> _Text segment_:
Michael Brown is one of four unarmed black men killed in the last month by police. On July 17, Eric Garner was killed by an illegal chokehold in New York. On August 5, John Crawford was shot in a store in Beavercreek, OH. Just after Brown’s death, on August 9 Ezell Ford, a young man with known mental illness, was shot in Los Angeles. These are four examples of many, according to a recent study, a black man is killed every 28 hours by police, security guards or vigilantes. The whole nation is experiencing these tragedies; reality is being forced upon us.
The public reaction to the event has been immense. On Thursday evening protests were held from coast-to-coast expressing solidarity with the people of Ferguson and grief for the death of Michael Brown and the deaths of others across the nation killed by police. There are now increasing calls for the demilitarization of the police by the Attorney General and elected officials. And, the DOJ has announced a broad review of police practices that lead to deadly force. People are taking action pressuring the DOJ to act, see: Tell The Department of Justice to end racist and militaristic policing.
This is a teachable moment and an opportunity to advance the cause of transforming the police. Hundreds of thousands of Americans watched events unfold in Ferguson. They saw the police tear gassing a community in mourning, firing at them with rubber bullets and using sound canons to disperse them. They saw military-style police chase them into neighborhoods where they continued to fire tear gas and rubber bullets. They saw reporters abused and arrested as a SWAT team took over a McDonald’s where they were reporting from and other reporters attacked with tear gas and then the police dismantling the journalist’s equipment.
These events led to news outlets reporting on the actions of the police with even greater intensity. In response to the arrest of one of their reporters, Ryan Grim wrote an official Huffington Post statement about the journalist’s arrest which made a key point: “Police militarization has been among the most consequential and unnoticed developments of our time.” The police in Ferguson did an excellent job of drawing the nation’s attention to the reality of 21 st Century policing and the need to dramatically change its direction.
The rhetoric of a “war” on drugs and “war” on crime is no longer mere rhetoric. Over the last few decades police forces in the United States, down to small town forces, have been militarized by the federal government. Militarization has been part of the escalating clampdown on dissent; and the targets of these extreme policing practices are disproportionately communities of color. Practices like ‘stop and frisk’ and ‘driving while black,’ as well as policies focused on Arabs and Muslims, have shown that racially-based policing is the intentional policy of police across the country.
Much of this has been growing in police departments in secret without transparency or public debate. Would the public want a militarized police force if they had a voice in the decision? Without a democratic process, the US has essentially created a standing army that violates the fundamentals of the US Constitution. The military police force applies the law unequally, violating equal protection of the laws and undermining the justice system as police take on the role of judge and executioner.

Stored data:
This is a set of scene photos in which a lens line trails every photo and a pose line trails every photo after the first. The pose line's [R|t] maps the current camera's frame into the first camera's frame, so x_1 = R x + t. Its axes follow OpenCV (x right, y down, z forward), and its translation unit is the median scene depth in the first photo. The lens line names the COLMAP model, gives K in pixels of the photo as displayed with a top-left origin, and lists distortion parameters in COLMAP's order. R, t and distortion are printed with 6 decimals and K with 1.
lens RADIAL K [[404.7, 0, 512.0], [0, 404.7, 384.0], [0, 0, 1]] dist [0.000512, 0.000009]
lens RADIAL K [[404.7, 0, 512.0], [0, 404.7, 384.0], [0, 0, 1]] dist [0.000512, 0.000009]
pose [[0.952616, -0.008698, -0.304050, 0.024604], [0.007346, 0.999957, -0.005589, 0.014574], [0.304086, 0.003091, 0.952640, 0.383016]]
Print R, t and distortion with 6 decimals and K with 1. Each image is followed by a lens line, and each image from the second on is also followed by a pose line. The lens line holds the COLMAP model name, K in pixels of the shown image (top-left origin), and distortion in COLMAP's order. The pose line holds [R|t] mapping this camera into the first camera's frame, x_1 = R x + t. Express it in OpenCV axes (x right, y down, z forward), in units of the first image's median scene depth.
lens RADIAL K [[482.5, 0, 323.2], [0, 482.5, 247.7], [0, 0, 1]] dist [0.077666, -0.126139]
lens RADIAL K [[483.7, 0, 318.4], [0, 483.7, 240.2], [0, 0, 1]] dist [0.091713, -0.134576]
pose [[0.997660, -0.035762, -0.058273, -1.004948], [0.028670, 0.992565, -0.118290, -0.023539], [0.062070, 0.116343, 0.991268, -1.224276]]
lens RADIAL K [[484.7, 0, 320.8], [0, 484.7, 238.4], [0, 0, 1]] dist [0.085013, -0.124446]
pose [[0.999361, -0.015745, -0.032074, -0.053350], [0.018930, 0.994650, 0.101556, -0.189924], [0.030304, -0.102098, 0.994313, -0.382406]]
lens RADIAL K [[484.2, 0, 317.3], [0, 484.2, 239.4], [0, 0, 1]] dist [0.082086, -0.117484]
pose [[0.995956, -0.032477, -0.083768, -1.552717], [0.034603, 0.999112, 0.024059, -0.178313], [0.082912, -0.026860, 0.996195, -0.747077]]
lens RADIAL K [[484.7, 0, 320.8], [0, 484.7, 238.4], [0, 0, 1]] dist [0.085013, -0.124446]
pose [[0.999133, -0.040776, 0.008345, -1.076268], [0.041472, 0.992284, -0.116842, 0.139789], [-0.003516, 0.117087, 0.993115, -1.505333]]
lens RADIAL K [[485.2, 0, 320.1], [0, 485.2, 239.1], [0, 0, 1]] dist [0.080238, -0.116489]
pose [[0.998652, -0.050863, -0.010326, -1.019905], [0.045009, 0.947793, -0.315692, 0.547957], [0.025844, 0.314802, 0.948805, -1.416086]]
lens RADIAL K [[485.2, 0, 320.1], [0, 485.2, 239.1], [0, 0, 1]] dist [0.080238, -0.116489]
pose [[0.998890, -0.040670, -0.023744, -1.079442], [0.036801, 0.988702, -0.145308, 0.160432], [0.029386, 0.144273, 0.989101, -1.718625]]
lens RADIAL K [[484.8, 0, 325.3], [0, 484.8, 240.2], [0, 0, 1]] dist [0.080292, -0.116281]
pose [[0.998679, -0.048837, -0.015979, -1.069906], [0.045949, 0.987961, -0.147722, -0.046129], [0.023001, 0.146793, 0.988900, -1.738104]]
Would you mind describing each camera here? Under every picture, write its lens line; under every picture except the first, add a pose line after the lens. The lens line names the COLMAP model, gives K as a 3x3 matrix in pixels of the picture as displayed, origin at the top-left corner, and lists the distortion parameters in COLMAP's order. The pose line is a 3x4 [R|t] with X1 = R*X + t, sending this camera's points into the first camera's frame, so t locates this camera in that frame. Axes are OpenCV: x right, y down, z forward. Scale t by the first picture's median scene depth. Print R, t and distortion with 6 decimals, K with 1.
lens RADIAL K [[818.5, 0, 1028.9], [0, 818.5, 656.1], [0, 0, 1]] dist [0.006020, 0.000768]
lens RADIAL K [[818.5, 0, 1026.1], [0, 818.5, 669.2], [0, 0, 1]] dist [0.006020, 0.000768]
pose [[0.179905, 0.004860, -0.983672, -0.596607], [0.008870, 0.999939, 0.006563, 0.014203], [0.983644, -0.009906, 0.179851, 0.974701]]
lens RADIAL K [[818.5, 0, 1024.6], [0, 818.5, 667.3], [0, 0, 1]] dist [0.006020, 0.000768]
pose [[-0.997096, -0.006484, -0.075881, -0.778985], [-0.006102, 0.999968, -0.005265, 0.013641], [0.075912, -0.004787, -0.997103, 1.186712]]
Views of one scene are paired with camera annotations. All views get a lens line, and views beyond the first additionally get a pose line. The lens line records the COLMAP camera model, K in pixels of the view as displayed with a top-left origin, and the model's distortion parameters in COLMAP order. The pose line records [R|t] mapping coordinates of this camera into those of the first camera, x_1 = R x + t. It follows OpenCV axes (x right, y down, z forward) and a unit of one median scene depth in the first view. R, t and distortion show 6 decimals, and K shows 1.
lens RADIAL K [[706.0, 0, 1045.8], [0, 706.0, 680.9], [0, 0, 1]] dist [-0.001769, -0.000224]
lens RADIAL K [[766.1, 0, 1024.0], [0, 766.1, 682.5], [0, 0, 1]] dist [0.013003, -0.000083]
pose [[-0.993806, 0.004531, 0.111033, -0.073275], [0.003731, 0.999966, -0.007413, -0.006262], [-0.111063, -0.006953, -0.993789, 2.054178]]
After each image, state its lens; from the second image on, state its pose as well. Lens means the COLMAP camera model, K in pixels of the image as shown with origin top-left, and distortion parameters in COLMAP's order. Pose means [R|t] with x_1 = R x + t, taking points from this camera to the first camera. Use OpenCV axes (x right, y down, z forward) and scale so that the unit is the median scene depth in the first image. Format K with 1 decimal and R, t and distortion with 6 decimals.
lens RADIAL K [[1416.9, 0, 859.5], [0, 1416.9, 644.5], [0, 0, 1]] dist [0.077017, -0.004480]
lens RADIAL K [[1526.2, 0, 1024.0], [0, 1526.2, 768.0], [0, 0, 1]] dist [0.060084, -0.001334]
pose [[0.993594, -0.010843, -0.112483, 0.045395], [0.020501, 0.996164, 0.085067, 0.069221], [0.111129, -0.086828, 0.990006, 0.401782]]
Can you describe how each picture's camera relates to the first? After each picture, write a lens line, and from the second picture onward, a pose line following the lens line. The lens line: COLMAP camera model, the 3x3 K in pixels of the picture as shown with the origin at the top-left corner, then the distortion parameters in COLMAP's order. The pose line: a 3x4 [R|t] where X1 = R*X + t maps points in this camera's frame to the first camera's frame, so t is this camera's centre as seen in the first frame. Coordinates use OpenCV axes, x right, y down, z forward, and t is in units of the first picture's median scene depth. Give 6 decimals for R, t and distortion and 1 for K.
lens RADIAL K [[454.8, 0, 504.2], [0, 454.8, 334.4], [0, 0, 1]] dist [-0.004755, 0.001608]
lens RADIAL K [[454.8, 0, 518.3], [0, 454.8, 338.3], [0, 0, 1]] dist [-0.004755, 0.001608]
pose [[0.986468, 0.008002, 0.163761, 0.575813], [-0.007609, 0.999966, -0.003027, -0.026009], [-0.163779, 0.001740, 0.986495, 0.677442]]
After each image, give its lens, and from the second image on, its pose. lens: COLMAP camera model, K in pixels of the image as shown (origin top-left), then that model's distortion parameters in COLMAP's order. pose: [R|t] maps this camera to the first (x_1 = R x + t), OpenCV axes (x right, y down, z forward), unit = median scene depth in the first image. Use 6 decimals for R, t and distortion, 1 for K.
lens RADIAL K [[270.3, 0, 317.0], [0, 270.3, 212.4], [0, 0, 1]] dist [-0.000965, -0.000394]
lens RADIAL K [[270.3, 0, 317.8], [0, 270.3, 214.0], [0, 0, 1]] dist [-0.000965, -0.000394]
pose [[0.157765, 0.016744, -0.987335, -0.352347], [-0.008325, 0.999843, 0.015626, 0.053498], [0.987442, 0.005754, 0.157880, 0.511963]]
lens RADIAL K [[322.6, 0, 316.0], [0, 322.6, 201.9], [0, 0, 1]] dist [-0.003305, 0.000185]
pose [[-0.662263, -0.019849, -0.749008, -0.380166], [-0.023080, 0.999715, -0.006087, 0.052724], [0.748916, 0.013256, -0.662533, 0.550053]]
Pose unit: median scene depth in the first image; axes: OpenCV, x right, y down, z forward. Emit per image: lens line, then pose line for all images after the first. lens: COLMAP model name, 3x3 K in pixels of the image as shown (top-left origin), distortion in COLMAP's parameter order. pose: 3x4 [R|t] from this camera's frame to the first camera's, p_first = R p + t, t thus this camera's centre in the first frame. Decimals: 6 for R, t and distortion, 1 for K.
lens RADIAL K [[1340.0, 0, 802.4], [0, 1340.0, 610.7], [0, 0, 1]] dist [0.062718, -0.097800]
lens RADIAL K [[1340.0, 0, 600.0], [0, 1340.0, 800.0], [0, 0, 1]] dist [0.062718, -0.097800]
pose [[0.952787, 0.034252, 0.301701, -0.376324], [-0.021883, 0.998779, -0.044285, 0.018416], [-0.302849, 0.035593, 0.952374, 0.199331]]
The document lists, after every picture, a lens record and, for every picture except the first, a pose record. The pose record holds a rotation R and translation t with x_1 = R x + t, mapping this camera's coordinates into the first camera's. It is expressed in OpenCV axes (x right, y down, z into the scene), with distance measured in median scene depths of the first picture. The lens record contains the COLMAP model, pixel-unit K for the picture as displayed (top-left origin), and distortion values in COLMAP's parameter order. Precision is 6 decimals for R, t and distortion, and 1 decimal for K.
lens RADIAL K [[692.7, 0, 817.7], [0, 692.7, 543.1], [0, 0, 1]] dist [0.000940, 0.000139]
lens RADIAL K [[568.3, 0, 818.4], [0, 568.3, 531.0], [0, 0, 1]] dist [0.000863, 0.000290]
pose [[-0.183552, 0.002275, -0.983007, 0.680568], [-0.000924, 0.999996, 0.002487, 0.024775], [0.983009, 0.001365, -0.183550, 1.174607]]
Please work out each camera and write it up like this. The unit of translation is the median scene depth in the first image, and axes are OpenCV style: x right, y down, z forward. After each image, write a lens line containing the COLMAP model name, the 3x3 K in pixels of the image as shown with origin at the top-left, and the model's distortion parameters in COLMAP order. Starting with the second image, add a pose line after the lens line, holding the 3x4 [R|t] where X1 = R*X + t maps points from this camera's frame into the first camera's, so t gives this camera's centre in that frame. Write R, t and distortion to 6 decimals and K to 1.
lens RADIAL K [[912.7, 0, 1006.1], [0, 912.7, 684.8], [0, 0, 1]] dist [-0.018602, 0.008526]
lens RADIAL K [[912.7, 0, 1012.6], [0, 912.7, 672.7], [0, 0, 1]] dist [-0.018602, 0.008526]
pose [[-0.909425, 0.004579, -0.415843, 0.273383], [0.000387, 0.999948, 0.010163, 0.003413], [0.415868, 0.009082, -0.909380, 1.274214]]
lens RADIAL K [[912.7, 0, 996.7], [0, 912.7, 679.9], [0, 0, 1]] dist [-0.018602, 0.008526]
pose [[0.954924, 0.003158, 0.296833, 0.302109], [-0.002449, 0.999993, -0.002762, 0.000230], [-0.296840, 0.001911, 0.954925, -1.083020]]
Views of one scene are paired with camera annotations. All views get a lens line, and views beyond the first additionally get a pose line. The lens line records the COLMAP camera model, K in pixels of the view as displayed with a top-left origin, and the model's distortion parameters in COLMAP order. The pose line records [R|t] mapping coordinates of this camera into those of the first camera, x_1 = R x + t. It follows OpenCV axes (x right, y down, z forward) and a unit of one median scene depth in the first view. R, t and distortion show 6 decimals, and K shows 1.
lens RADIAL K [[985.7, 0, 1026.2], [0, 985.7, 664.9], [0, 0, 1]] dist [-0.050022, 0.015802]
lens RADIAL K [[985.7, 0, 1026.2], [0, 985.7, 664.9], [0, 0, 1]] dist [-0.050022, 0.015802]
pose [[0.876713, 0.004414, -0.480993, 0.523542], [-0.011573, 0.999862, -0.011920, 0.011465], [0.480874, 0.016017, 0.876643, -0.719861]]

> _Work task A_: Please output the passage on police militarization between "These events led" and "change its direction.", inclusive.
> _Work task B_: In the passage on police militarization, how often does the recent study say a black man is killed by police, security guards or vigilantes?

> _Result A_:
These events led to news outlets reporting on the actions of the police with even greater intensity. In response to the arrest of one of their reporters, Ryan Grim wrote an official Huffington Post statement about the journalist’s arrest which made a key point: “Police militarization has been among the most consequential and unnoticed developments of our time.” The police in Ferguson did an excellent job of drawing the nation’s attention to the reality of 21 st Century policing and the need to dramatically change its direction.

> _Result B_: Every 28 hours.